Des analyses réalisées par le MAPAQ depuis 2008 ont toutefois permis d'élucider quelques pertes. À Sainte-Martine, en Montérégie, un apiculteur a trouvé plus de 200 colonies mortes en mai 2009, juste après que du maïs eut été semé sur un terrain avoisinant. On a trouvé dans les abeilles des résidus de pesticides utilisés pour traiter les semences, qui ont fort probablement causé leur mort, selon un rapport d'incident publié par Santé Canada.

On a détecté les mêmes pesticides dans des abeilles mortes à Coteau-du-Lac et à Saint-Dominique, en mai 2010. Des abeilles témoins, recueillies ailleurs dans la production de Coteau-du-Lac, ne contenaient aucun pesticide.
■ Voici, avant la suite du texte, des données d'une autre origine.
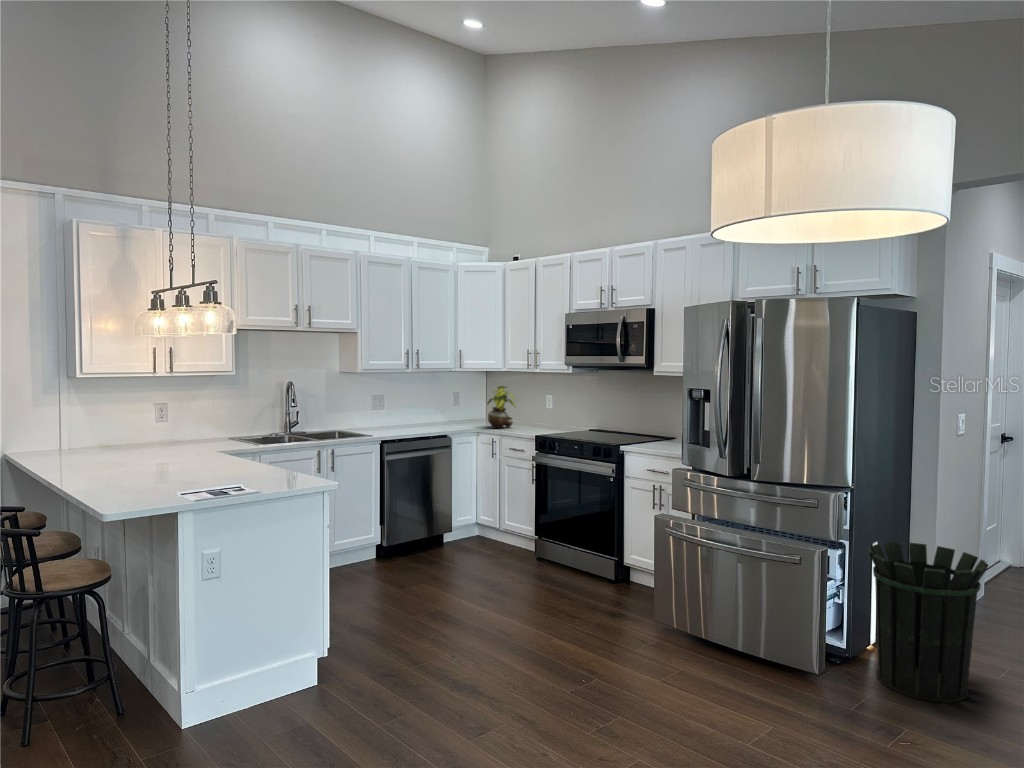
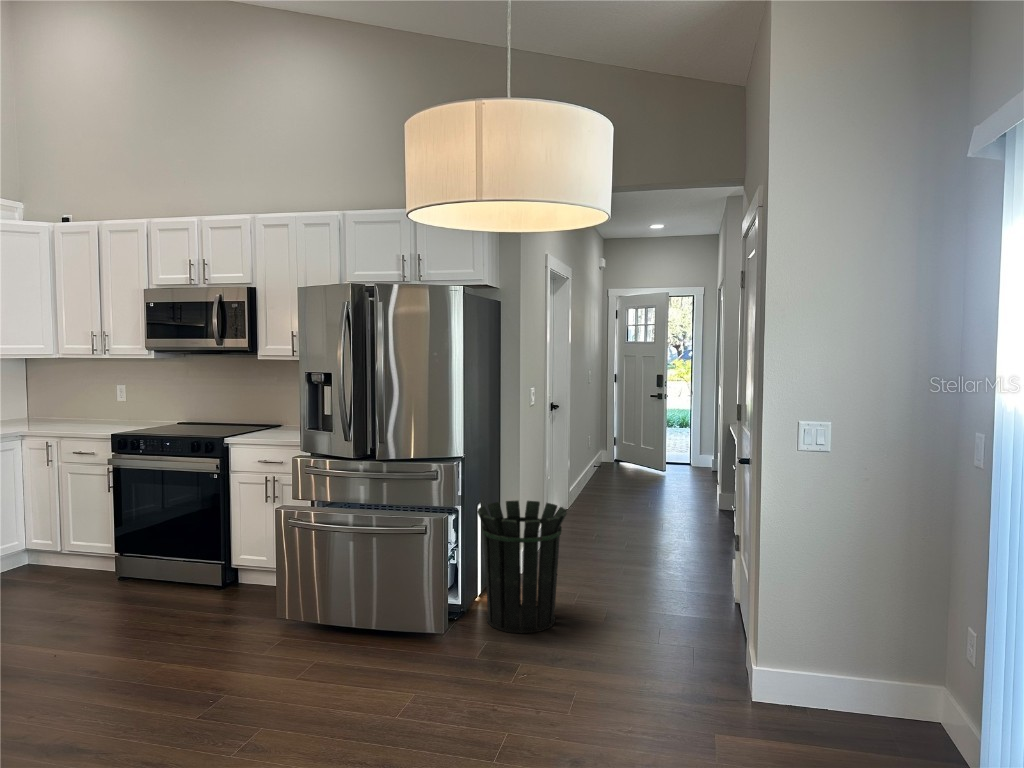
potted plant: present [487,386,516,428] -> none [34,376,78,429]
Malgré tout, l'Agence de réglementation de la lutte antiparasitaire (ARLA) a conclu qu'«aucune autre mesure réglementaire n'est requise de Santé Canada en ce moment». Ces incidents seront toutefois considérés au moment d'accorder une homologation complète aux pesticides en question, la clothianidine et le thiaméthoxame. Leur homologation est actuellement conditionnelle.

Un autre pesticide tueur d'abeilles, le diazinon, est en voie d'être éliminé. C'est en raison de «risques pour la santé humaine, pour l'environnement», ou «parce que les titulaires de son homologation n'appuient pas le maintien de son homologation» que ce pesticide a été réévalué par l'ARLA. Du diazinon avait été trouvé dans des abeilles mortes à Notre-Dame-de-Lourdes, en août 2010.